LIBERTYKID Posted August 28, 2006 Posted August 28, 2006 I understand that for rule of parity purposes, if a participant makes a salary deferral to a plan that person is vested and the rule of party can't be used to forfeit vesting service, but I am unsure how the final regs changed things with regard to repayment upon rehire. If participant has 10 dollars in a salary deferral account, and 85 dollars of nonvested money in the employer account, is the participant required to repay the 10 dollars in order to have the 85 dollars restored? Or does the plan deem the 85 dollars repaid upon rehire?
Trekker Posted August 28, 2006 Posted August 28, 2006 I'm not writing with much confidence, so let's hope others chime in. I just want to help get the thread going. I think since a participant with elective deferrals in his account has a vested account and may not be deemed to receive a cash-out, it seems to follow that with no deemed cash-out, you can not have a deemed back-back.

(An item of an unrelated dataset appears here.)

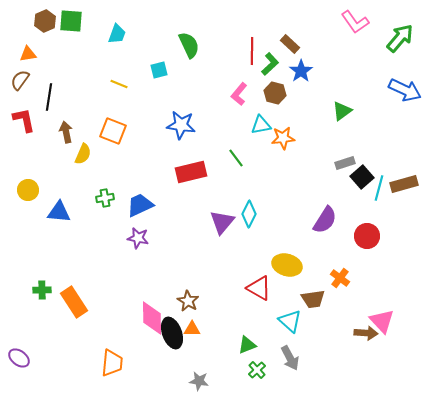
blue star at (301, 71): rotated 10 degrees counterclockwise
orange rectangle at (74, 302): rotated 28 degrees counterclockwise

jpod Posted August 28, 2006 Posted August 28, 2006 I'm confused. I understand the facts of the original post to be that the participant received a distribution of his/her vested account balance (i.e., the amount attributable to elective deferrals), and as a result the nonvested money was forfeited immediately. Otherwise, there would have been no reason for the poster to ask about buy-backs. If these are the facts, why wouldn't a timely buy-back be required in order to restore the forfeited money?